Les conservateurs au pouvoir en Pologne ont défié jeudi la Commission européenne en votant une loi controversée sur la Cour suprême, dénoncée par l'opposition comme un "coup d'État" réduisant l'indépendance de la justice.
Donnant à l'exécutif une forte influence sur la Cour suprême, le Parlement polonais a ignoré la mise en garde de la Commission européenne qui avait sommé mercredi Varsovie de "mettre en suspens" ses réformes du système judiciaire, agitant la menace de sanctions sans précédent. Ces réformes visent généralement à accroître le contrôle du pouvoir exécutif sur le système judiciaire et à en renouveler le personnel.
L'article 7 du traité de l'UE bientôt déclenché ? La chambre basse, où le parti Droit et Justice (PiS) est majoritaire, a voté la proposition de loi par 235 voix pour, 192 contre et 23 abstentions. Aussitôt connu, le vote a été dénoncé par des manifestants groupés devant le siège du Parlement, dont ils étaient séparés par des barrières métalliques, auxquelles ils donnaient des coups de pied. Une manifestation plus importante était prévue dans la soirée devant le palais présidentiel. "Nous sommes désormais très proches de déclencher l'article 7 du traité de l'UE", synonyme de possibles sanctions comme la suspension des droits de vote de la Pologne au sein de l'Union, a averti le vice-président de la Commission, Frans Timmermans.
Un rencontre avec Donald Tusk refusée. Jeudi, le président conservateur Andrzej Duda a fait savoir qu'il refusait une rencontre avec le chef du Conseil européen Donald Tusk, préoccupé par cette situation. Le parti Droit et Justice (PiS), majoritaire dans les deux chambres et toujours nettement en tête des sondages d'opinion, présente ses réformes comme indispensables pour rationaliser le système judiciaire et combattre la corruption. L'opposition y voit un affaiblissement de la séparation des pouvoirs et une tentative de faciliter aux conservateurs le contrôle de l'ensemble de la vie sociale.

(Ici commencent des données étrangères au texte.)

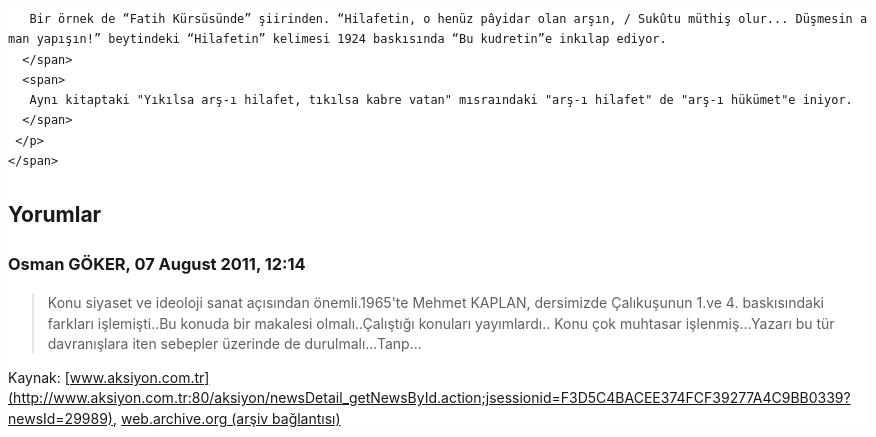        Bir örnek de “Fatih Kürsüsünde” şiirinden. “Hilafetin, o henüz pâyidar olan arşın, / Sukûtu müthiş olur... Düşmesin aman yapışın!” beytindeki “Hilafetin” kelimesi 1924 baskısında “Bu kudretin”e inkılap ediyor.
      </span>
      <span>
       Aynı kitaptaki "Yıkılsa arş-ı hilafet, tıkılsa kabre vatan" mısraındaki "arş-ı hilafet" de "arş-ı hükümet"e iniyor.
      </span>
     </p>
    </span>
   </p>
  </font>
 </div>
 <div>
 </div>
 <div>
 </div>
</div>


## Yorumlar

### Osman GÖKER, 07 August 2011, 12:14
> Konu siyaset ve ideoloji sanat açısından önemli.1965'te Mehmet KAPLAN, dersimizde Çalıkuşunun  1.ve 4. baskısındaki farkları işlemişti..Bu konuda bir makalesi olmalı..Çalıştığı konuları  yayımlardı.. Konu çok muhtasar  işlenmiş...Yazarı bu tür davranışlara iten sebepler üzerinde de durulmalı...Tanp...

Kaynak: [www.aksiyon.com.tr](http://www.aksiyon.com.tr:80/aksiyon/newsDetail_getNewsById.action;jsessionid=F3D5C4BACEE374FCF39277A4C9BB0339?newsId=29989), [web.archive.org (arşiv bağlantısı)](http://web.archive.org/web/20120320220814/http://www.aksiyon.com.tr:80/aksiyon/newsDetail_getNewsById.action;jsessionid=F3D5C4BACEE374FCF39277A4C9BB0339?newsId=29989)
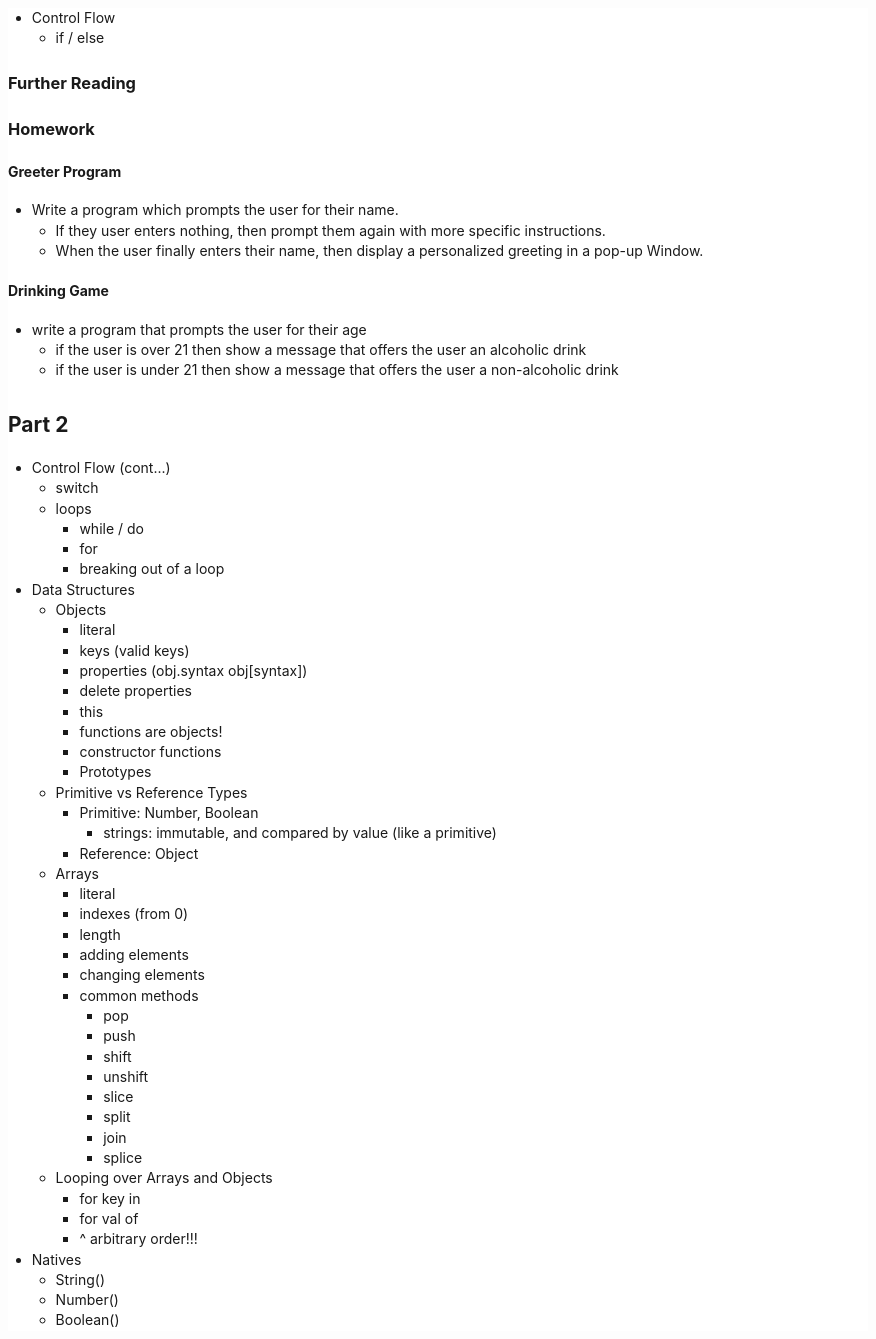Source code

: - Control Flow
  - if / else

### Further Reading


### Homework

#### Greeter Program
- Write a program which prompts the user for their name.
  - If they user enters nothing, then prompt them again with more specific instructions.
  - When the user finally enters their name, then display a personalized greeting in a pop-up Window.

#### Drinking Game
- write a program that prompts the user for their age
  - if the user is over 21 then show a message that offers the user an alcoholic drink
  - if the user is under 21 then show a message that offers the user a non-alcoholic drink


## Part 2

- Control Flow (cont...)
  - switch
  - loops
    - while / do
    - for
    - breaking out of a loop
- Data Structures
  - Objects
    - literal
    - keys (valid keys)
    - properties (obj.syntax obj[syntax])
    - delete properties
    - this
    - functions are objects!
    - constructor functions
    - Prototypes
  - Primitive vs Reference Types
    - Primitive: Number, Boolean
      - strings: immutable, and compared by value (like a primitive)
    - Reference: Object
  - Arrays
    - literal
    - indexes (from 0)
    - length
    - adding elements
    - changing elements
    - common methods
      - pop
      - push
      - shift
      - unshift
      - slice
      - split
      - join
      - splice
  - Looping over Arrays and Objects
    - for key in
    - for val of
    - ^ arbitrary order!!!
- Natives
  - String()
  - Number()
  - Boolean()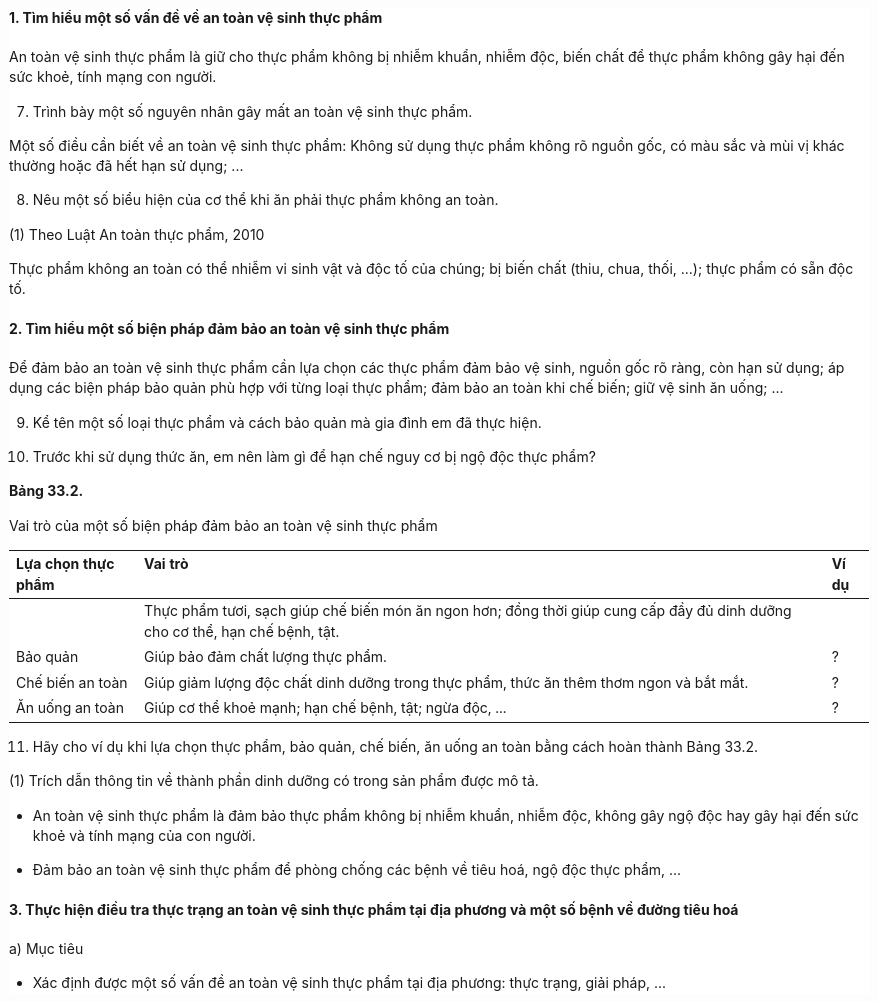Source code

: #### 1. Tìm hiểu một số vấn đề về an toàn vệ sinh thực phẩm

An toàn vệ sinh thực phẩm là giữ cho thực phẩm không bị nhiễm khuẩn, nhiễm độc, biến chất để thực phẩm không gây hại đến sức khoẻ, tính mạng con người.

7.  Trình bày một số nguyên nhân gây mất an toàn vệ sinh thực phẩm.

Một số điều cần biết về an toàn vệ sinh thực phẩm: Không sử dụng thực phẩm không rõ nguồn gốc, có màu sắc và mùi vị khác thường hoặc đã hết hạn sử dụng; ...

8.  Nêu một số biểu hiện của cơ thể khi ăn phải thực phẩm không an toàn.

(1) Theo Luật An toàn thực phẩm, 2010

Thực phẩm không an toàn có thể nhiễm vi sinh vật và độc tố của chúng; bị biến chất (thiu, chua, thối, ...); thực phẩm có sẵn độc tố.

#### 2. Tìm hiểu một số biện pháp đảm bảo an toàn vệ sinh thực phẩm

Để đảm bảo an toàn vệ sinh thực phẩm cần lựa chọn các thực phẩm đảm bảo vệ sinh, nguồn gốc rõ ràng, còn hạn sử dụng; áp dụng các biện pháp bảo quản phù hợp với từng loại thực phẩm; đảm bảo an toàn khi chế biến; giữ vệ sinh ăn uống; ...

9.  Kể tên một số loại thực phẩm và cách bảo quản mà gia đình em đã thực hiện.

10. Trước khi sử dụng thức ăn, em nên làm gì để hạn chế nguy cơ bị ngộ độc thực phẩm?

**Bảng 33.2.**

Vai trò của một số biện pháp đảm bảo an toàn vệ sinh thực phẩm

| Lựa chọn thực phẩm | Vai trò                                                              | Ví dụ |
| :----------------- | :------------------------------------------------------------------- | :---- |
|                    | Thực phẩm tươi, sạch giúp chế biến món ăn ngon hơn; đồng thời giúp cung cấp đầy đủ dinh dưỡng cho cơ thể, hạn chế bệnh, tật. |       |
| Bảo quản           | Giúp bảo đảm chất lượng thực phẩm.                                  | ?     |
| Chế biến an toàn   | Giúp giảm lượng độc chất dinh dưỡng trong thực phẩm, thức ăn thêm thơm ngon và bắt mắt. | ?     |
| Ăn uống an toàn    | Giúp cơ thể khoẻ mạnh; hạn chế bệnh, tật; ngừa độc, ...              | ?     |

11. Hãy cho ví dụ khi lựa chọn thực phẩm, bảo quản, chế biến, ăn uống an toàn bằng cách hoàn thành Bảng 33.2.

(1) Trích dẫn thông tin về thành phần dinh dưỡng có trong sản phẩm được mô tả.

*   An toàn vệ sinh thực phẩm là đảm bảo thực phẩm không bị nhiễm khuẩn, nhiễm độc, không gây ngộ độc hay gây hại đến sức khoẻ và tính mạng của con người.

*   Đảm bảo an toàn vệ sinh thực phẩm để phòng chống các bệnh về tiêu hoá, ngộ độc thực phẩm, ...

#### 3. Thực hiện điều tra thực trạng an toàn vệ sinh thực phẩm tại địa phương và một số bệnh về đường tiêu hoá

a) Mục tiêu

*   Xác định được một số vấn đề an toàn vệ sinh thực phẩm tại địa phương: thực trạng, giải pháp, ...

Des milliers de manifestants dans les rues. La loi sur la Cour suprême doit être encore approuvée par le Sénat et signée par le président pour entrer en vigueur. Mais leur approbation semble acquise. Elle vient juste après deux autres textes votés le 12 juillet. Le premier porte sur le Conseil national de la Magistrature et stipule que ses membres seront désormais choisis par le Parlement. Le deuxième modifie le régime des tribunaux de droit commun, dont les présidents seront nommés par le ministre de la Justice.
Leur adoption a poussé les mouvements et partis d'opposition à organiser à partir de dimanche dernier des manifestations de plusieurs milliers de personnes à Varsovie et dans quelques villes de province.
Arrivés au pouvoir en octobre 2015, les conservateurs ont entrepris plusieurs réformes radicales. Certaines - telles celles du Tribunal constitutionnel et des médias publics - ont suscité des critiques de la Commission européenne.